Considerações iniciais sobre o impacto da PEC nº 66/2023 sobre as contas públicas
- Macroeconomia e política
- 17/07/2025
- Tendências

Por: João Pedro Leme, consultor da Tendências
Dando continuidade à primazia da pauta fiscal sobre o debate público nacional, o Congresso Nacional, nos últimos dias, tem se debruçado sobre a Proposta de Emenda Constitucional (PEC) nº 66/2023 – que visa mudar, de forma permanente, o tratamento orçamentário dispensado a parte das despesas com Precatórios e Requisições de Pequeno Valor (RPV).
Arquitetado pelo Dep. Baleia Rossi (MDB-SP) com o auxílio de técnicos do Ministério do Planejamento e Orçamento (MPO) e representantes municipais, o substitutivo do projeto tinha como objetivos principais (i) definir as balizas para a reincorporação dos precatórios da União Federal à meta de resultado primário fiscal; (ii) propor parâmetros para a renegociação de precatórios municipais e estaduais, incluindo novo indexador para tais dívidas; e (iii) estabelecer novos critérios para a quitação de dívidas previdenciárias municipais.
Ainda que tenha sido aprovada na Câmara dos Deputados com margem suficiente (353 x 76), a proposta não passou incólume – a resistência oferecida pela bancada do Partido dos Trabalhadores (PT) acabou forçando a retirada do destaque relativo às dívidas municipais com o RGPS. Com isso, a discussão a ser travada no Senado Federal, na segunda votação que deve ocorrer após o recesso parlamentar, deve ter seus holofotes voltados aos possíveis impactos fiscais trazidos pelos pontos (i) e (ii).
O texto final do Substitutivo confirma o entendimento firmado pelo STF quando do julgamento das ADIs 7.047 e 7.064 – oportunidade em que, além do reconhecimento da inconstitucionalidade do chamado “subteto dos precatórios” instituído pelo governo Bolsonaro em 2022, o tribunal decidiu pela criação de um waiver fiscal temporário para os valores excedentes ao subteto, permitindo que o governo federal, através de créditos extraordinários, pudesse descontar tais valores para fins de apuração da meta fiscal. A PEC confirma o waiver até o exercício fiscal de 2026, estabelecendo uma reinclusão escalonada destes valores para o cômputo da meta, a partir de 2027, na ordem de 10% dos estoques por ano, até o atingimento do valor total.
O Substitutivo também alterou a redação anteriormente dada ao § 19-A do artigo 165 da CF/88, que reclassificava como despesas financeiras, para fins de cumprimento das metas fiscais, o valor dos precatórios correspondentes a juros e correção monetária.
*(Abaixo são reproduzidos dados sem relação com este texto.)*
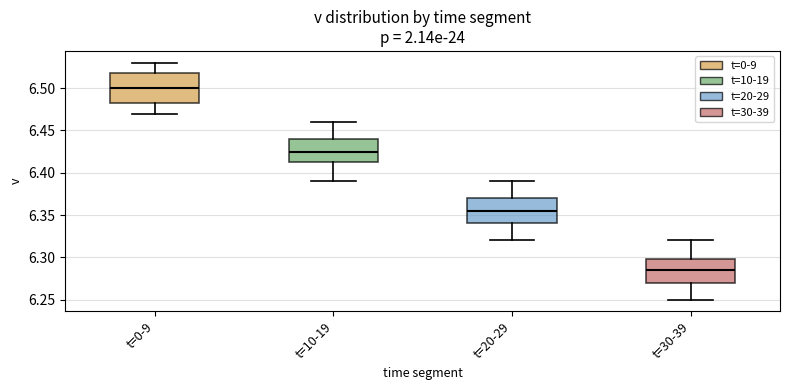

Reading left to right, transcribe this box plot: for each box, give where its median line is, the range the box spans, and where its two whiskers end, as read against the y-axis. The values are not printed on the chart, so give them approximately, as read against the axis.

t=0-9: median 6.500, box 6.485 to 6.520, whiskers 6.470 to 6.530
t=10-19: median 6.425, box 6.415 to 6.440, whiskers 6.390 to 6.460
t=20-29: median 6.355, box 6.340 to 6.370, whiskers 6.320 to 6.390
t=30-39: median 6.285, box 6.270 to 6.300, whiskers 6.250 to 6.320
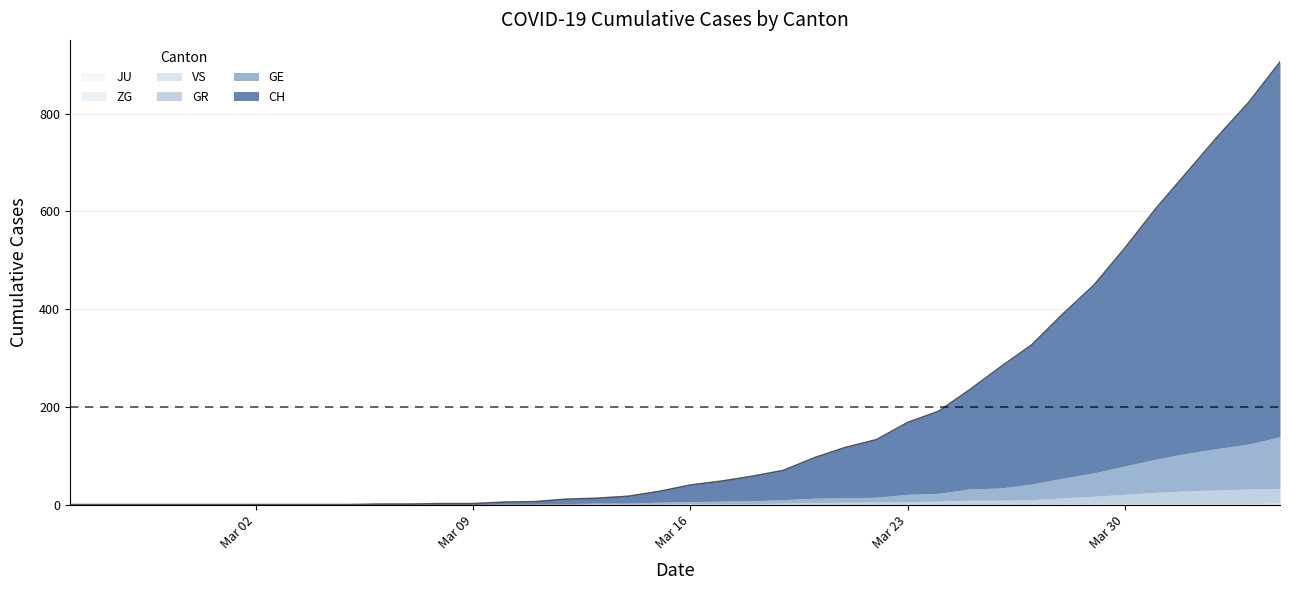

Rank the series at 28 from highest to lowest value.

CH, GE, GR, VS, JU, ZG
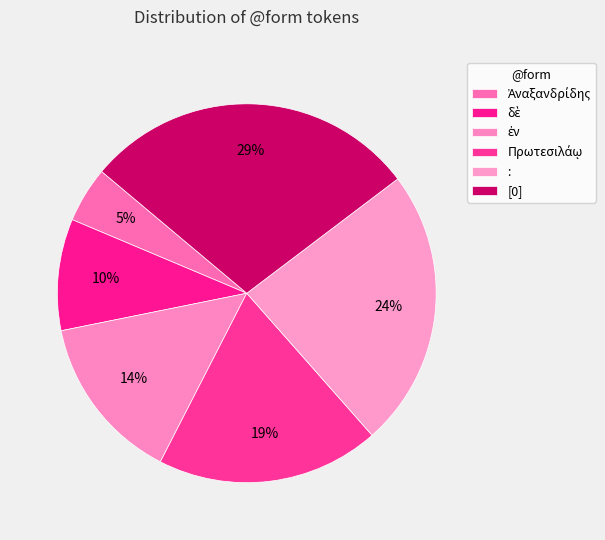

How many segments does this pie chart have?

6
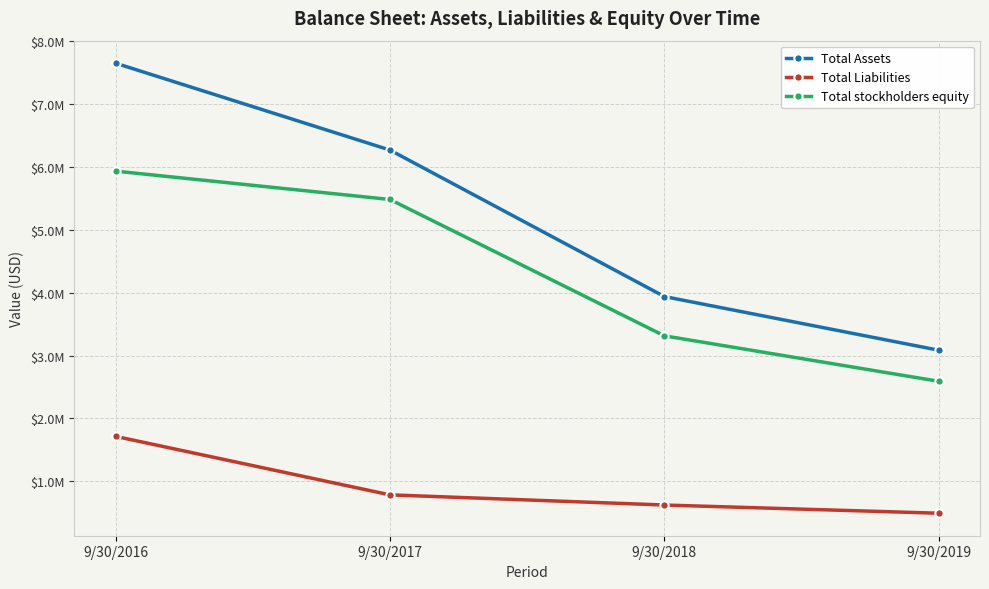

Is this an area chart (filled region under the line)?

No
A mudança veio na esteira das críticas quanto a um eventual espaço fiscal extra criado pela norma – que poderia alcançar cifras superiores a R$ 10 bilhões.
Este risco, no entanto, não foi completamente sanado pela redação final do Substitutivo. Isso porque a nova redação proposta para o § 18-A do artigo 165, ao incorporar os créditos adicionais abertos em função do diferencial inflacionário no limite de gastos, legitimaria artifício contábil equivalente, gerando espaço adicional para despesas. A tendência é que tal saída seja objeto de novas discussões no Senado.
Por fim, quanto aos novos parâmetros para o pagamento de estoques de precatórios subnacionais em atraso, o texto determina que, caso o valor se limite a 15% da Receita Corrente Líquida (RCL) do ente, o limite máximo de pagamento naquele exercício será de 1% de sua RCL. Tal limite cresce progressivamente com o percentual de comprometimento da receita, sendo fixado em 5% para estoques que superem 85% da RCL.No caso de existência de estoque em atraso após 10 anos, os limites serão expandidos em 0,5 p.p.
Em vista da expansão de estoques observada nos últimos 10 anos, precatórios e RPVs passaram a representar um grande desafio para os planejamentos orçamentários de médio e longo prazos. O waiver concedido pelo STF, ainda que meritório, teve o condão apenas de postergar a urgência da discussão – que adquiriu tons preocupantes com a perspectiva de estrangulamento das despesas discricionárias e com a dificuldade do Novo Arcabouço Fiscal em conter a piora estrutural enfrentada pelas despesas primárias. O Substitutivo atual, mesmo com suas limitações, apresenta avanços institucionais relevantes para a questão, mas é incapaz de, por conta própria, aliviar as incertezas sobre a área fiscal. Congresso e Executivo ainda têm um grande caminho a percorrer.